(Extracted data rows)
########

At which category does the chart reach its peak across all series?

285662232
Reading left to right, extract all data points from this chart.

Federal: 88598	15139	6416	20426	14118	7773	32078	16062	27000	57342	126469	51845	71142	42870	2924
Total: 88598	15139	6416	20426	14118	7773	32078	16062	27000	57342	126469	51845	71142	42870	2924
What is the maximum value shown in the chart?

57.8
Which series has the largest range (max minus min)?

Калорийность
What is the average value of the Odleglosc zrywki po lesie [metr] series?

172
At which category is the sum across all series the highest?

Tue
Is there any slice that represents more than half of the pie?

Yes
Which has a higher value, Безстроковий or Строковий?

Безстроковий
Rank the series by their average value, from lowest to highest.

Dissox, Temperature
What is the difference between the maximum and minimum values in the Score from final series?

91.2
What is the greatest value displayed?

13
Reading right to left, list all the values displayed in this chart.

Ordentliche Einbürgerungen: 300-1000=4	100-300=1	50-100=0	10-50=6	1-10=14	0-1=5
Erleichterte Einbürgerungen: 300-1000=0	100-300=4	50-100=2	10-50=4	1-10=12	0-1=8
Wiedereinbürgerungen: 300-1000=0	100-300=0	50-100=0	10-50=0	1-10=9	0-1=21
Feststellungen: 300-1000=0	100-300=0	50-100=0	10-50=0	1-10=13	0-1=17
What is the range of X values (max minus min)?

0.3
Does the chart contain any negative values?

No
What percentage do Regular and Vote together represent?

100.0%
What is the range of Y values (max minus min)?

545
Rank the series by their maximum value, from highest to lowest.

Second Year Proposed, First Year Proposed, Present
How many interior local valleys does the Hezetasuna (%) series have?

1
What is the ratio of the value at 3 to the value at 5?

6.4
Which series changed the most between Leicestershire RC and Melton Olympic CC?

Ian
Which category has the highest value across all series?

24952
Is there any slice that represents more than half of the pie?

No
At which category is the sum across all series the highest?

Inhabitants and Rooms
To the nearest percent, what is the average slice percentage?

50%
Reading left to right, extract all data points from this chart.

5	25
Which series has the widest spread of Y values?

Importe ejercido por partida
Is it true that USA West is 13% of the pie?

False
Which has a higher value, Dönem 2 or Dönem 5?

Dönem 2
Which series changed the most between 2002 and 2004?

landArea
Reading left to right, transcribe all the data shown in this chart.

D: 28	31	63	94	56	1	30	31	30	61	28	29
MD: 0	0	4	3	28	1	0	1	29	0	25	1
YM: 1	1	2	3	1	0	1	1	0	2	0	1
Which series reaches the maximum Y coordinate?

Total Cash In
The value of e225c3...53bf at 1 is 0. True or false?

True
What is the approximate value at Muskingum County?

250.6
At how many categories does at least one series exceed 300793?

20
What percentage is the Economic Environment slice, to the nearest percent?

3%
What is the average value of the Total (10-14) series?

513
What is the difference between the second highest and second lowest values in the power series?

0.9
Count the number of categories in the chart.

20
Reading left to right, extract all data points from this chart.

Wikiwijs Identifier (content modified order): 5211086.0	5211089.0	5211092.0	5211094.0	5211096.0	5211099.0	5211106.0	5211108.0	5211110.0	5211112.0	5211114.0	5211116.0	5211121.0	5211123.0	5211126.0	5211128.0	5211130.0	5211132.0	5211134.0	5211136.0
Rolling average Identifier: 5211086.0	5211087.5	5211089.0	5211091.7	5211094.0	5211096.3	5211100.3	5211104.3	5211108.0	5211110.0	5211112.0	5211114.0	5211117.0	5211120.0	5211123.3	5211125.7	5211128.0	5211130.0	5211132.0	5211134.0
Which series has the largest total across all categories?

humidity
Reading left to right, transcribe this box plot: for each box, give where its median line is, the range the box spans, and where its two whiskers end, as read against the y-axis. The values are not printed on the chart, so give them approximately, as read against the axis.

########

What to do:
Which rows above contain the string "Dönem"? Pick out each of them and copy it in full.

The completed task:
Which has a higher value, Dönem 2 or Dönem 5?
Dönem 2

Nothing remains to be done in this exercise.